Required action -
For the listing below, work out the number of lines that hold "back" and return that number alone.

-------

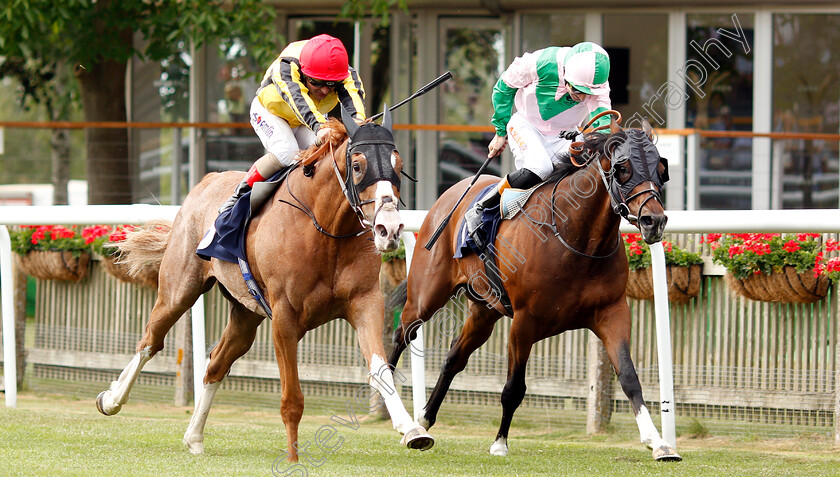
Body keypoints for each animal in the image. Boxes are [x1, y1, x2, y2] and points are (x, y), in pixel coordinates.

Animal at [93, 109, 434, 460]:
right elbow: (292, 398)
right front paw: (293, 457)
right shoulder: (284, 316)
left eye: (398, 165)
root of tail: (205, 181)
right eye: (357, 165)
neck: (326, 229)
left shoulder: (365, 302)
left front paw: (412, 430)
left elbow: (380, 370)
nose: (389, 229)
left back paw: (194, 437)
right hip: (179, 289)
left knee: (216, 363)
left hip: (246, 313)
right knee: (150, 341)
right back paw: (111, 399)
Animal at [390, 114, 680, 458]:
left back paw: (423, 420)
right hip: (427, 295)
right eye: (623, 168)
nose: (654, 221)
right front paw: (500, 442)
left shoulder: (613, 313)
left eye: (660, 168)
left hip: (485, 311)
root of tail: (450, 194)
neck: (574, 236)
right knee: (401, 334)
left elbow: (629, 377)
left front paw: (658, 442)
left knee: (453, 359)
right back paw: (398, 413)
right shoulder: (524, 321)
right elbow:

-------

Answer box -
4